▶ _Exercice 1_: Résumez l'extrait sur la menace djihadiste au Sahel en deux phrases.
▶ _Exercice 2_:
D'après l'extrait, les affirmations suivantes sont-elles exactes ? Répondez par oui ou par non, en citant les mots qui le prouvent.
(a) La pratique islamique majoritaire au Sénégal est de tendance confrérique soufie.
(b) Des tombes ont déjà été détruites à Touba.
(c) L'objectif final des « djihadistes » est de s'ouvrir vers l'Atlantique.
▶ _Exercice 3_: Reproduisez fidèlement le passage de l'extrait depuis « C’est le pays » jusqu'à « passé à Tombouctou. ».

C’est le pays tampon avec le terrorisme au Sahel. S’il cède, le Sénégal
sera en première ligne. L’approche religieuse des « djihadistes » qui y
prennent un essor inquiétant est en totale contradiction avec la
pratique islamique majoritaire au Sénégal qui est de tendance
confrérique soufie.
Ces
« djihadistes » n’aiment ni les mausolées, ni les marabouts, encore
moins les Khalifes généraux. Certains rêvent de voir détruire des tombes
à Kaolack, à Touba et Tivaouane, comme cela s’était passé à Tombouctou.
Leur objectif final, après un « émirat islamique du Mali », c’est de
s’ouvrir vers l’Atlantique.

▶ _Matériel fourni_:
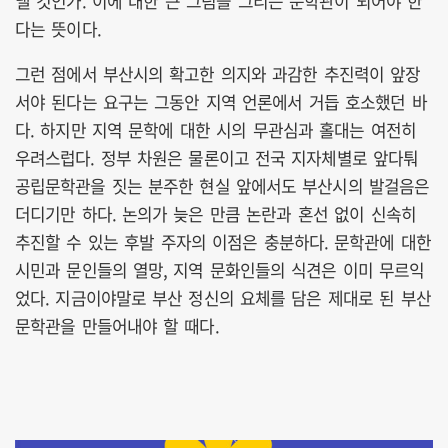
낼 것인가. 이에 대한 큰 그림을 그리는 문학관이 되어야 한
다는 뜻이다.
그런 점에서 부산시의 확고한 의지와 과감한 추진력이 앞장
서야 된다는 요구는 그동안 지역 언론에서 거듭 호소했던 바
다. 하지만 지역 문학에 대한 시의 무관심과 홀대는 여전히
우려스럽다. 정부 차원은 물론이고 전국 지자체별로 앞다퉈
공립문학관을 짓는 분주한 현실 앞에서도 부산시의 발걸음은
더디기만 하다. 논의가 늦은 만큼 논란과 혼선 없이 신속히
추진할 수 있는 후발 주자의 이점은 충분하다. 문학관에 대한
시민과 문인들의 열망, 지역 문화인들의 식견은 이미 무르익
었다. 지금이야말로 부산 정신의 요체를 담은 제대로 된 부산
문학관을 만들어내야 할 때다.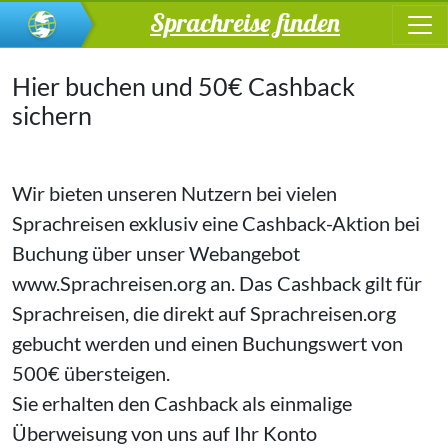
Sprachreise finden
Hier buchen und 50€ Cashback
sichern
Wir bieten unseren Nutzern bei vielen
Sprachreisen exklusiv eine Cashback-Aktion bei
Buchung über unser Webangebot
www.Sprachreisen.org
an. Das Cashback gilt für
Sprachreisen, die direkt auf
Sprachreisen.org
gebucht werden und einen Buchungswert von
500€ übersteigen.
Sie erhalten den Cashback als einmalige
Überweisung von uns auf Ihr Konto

* * *

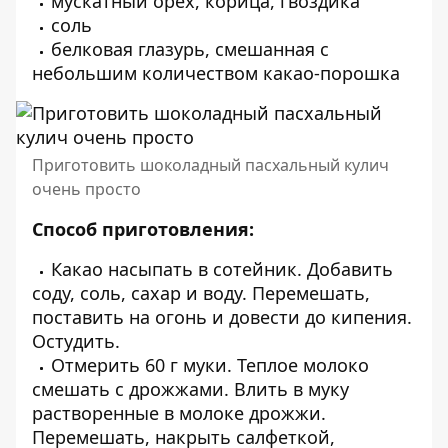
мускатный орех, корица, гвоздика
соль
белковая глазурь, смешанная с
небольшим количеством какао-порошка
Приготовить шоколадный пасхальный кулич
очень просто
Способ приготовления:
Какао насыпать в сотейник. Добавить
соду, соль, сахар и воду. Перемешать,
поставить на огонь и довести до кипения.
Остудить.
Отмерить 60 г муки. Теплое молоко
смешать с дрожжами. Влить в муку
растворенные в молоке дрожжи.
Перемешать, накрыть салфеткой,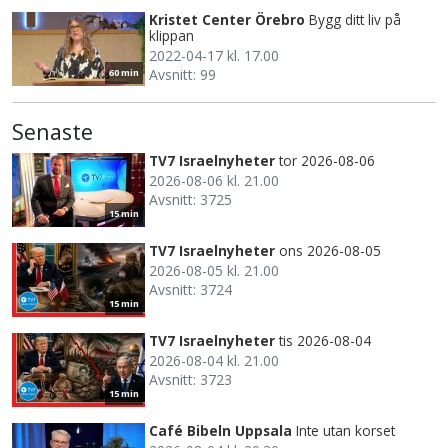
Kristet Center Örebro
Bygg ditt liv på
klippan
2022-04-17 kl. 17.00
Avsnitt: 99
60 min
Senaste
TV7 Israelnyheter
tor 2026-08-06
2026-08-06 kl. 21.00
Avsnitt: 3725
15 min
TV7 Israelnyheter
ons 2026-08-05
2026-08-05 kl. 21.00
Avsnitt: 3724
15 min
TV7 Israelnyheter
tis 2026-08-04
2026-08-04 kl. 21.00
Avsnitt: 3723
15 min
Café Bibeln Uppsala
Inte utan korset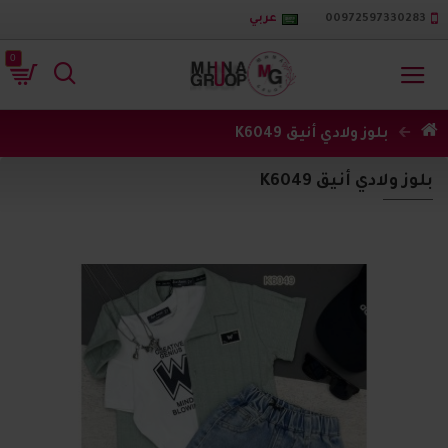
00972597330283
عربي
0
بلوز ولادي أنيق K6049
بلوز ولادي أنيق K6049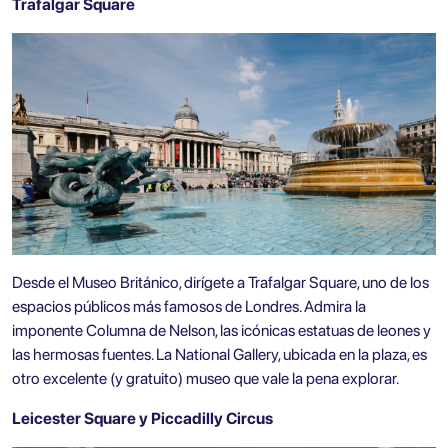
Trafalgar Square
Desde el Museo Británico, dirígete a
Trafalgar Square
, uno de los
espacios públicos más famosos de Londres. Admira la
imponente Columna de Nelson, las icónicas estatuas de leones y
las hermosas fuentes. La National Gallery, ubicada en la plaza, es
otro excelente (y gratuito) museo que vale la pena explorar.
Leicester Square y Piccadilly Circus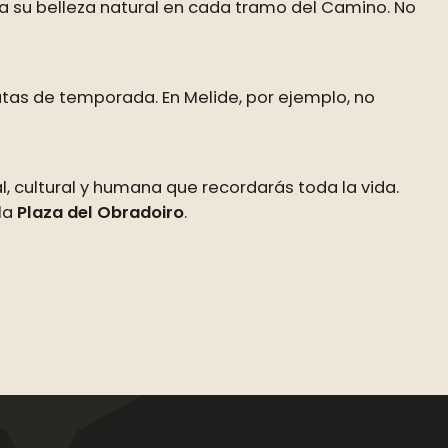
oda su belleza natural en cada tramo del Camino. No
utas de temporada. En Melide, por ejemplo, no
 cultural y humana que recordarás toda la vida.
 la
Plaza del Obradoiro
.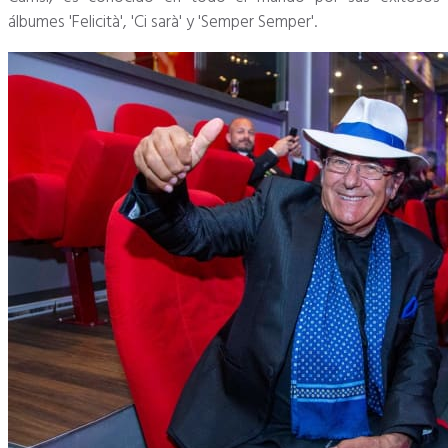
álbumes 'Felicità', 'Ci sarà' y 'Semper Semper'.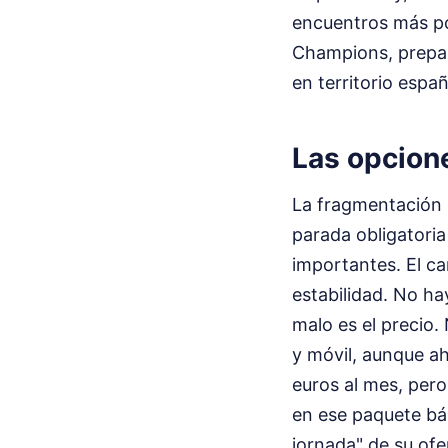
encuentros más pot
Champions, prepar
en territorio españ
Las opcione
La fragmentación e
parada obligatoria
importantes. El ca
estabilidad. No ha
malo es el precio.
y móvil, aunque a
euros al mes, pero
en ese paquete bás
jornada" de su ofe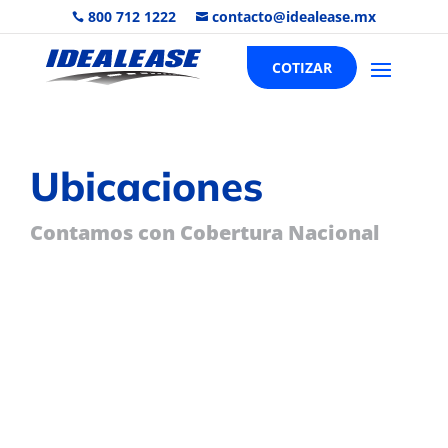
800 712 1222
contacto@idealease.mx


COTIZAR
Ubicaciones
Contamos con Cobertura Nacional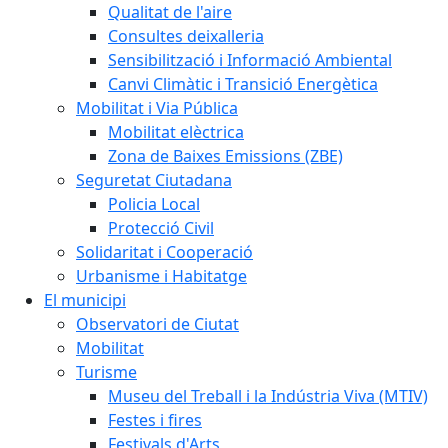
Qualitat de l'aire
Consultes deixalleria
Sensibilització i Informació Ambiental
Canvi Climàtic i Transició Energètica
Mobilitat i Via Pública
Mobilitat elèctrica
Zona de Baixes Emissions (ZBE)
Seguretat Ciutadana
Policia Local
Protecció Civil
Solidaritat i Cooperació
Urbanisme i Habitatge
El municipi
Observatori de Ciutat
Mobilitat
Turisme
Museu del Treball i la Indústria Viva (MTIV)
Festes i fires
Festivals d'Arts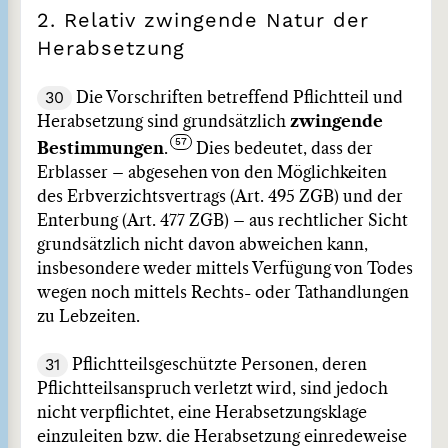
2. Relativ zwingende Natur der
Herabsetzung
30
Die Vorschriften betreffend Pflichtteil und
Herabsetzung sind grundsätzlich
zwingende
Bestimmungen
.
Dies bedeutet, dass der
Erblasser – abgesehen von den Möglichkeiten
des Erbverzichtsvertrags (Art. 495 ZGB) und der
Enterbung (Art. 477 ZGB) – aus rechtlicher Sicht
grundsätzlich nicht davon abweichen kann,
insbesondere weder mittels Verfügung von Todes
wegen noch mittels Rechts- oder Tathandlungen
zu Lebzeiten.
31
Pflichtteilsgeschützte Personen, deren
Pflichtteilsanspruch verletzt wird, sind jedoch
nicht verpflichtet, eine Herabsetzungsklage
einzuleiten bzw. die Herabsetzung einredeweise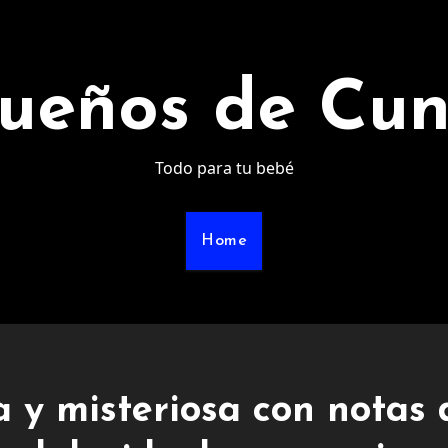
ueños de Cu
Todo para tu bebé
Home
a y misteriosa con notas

▶ _Corrigé détaillé 1_: Si le pays tampon face au terrorisme au Sahel cède, le Sénégal sera en première ligne, et l'approche religieuse des « djihadistes » qui y prennent un essor inquiétant contredit totalement l'islam confrérique soufi majoritaire au Sénégal. Hostiles aux mausolées, aux marabouts et aux Khalifes généraux, certains rêvent de détruire des tombes à Kaolack, Touba et Tivaouane, et leur objectif final, après un « émirat islamique du Mali », est de s'ouvrir vers l'Atlantique.

▶ _Corrigé détaillé 2_:
(a) Oui : « la pratique islamique majoritaire au Sénégal qui est de tendance confrérique soufie ».
(b) Non : « Certains rêvent de voir détruire des tombes à Kaolack, à Touba et Tivaouane ».
(c) Oui : « c’est de s’ouvrir vers l’Atlantique ».

▶ _Corrigé détaillé 3_:
C’est le pays tampon avec le terrorisme au Sahel. S’il cède, le Sénégal
sera en première ligne. L’approche religieuse des « djihadistes » qui y
prennent un essor inquiétant est en totale contradiction avec la
pratique islamique majoritaire au Sénégal qui est de tendance
confrérique soufie.
Ces
« djihadistes » n’aiment ni les mausolées, ni les marabouts, encore
moins les Khalifes généraux. Certains rêvent de voir détruire des tombes
à Kaolack, à Touba et Tivaouane, comme cela s’était passé à Tombouctou.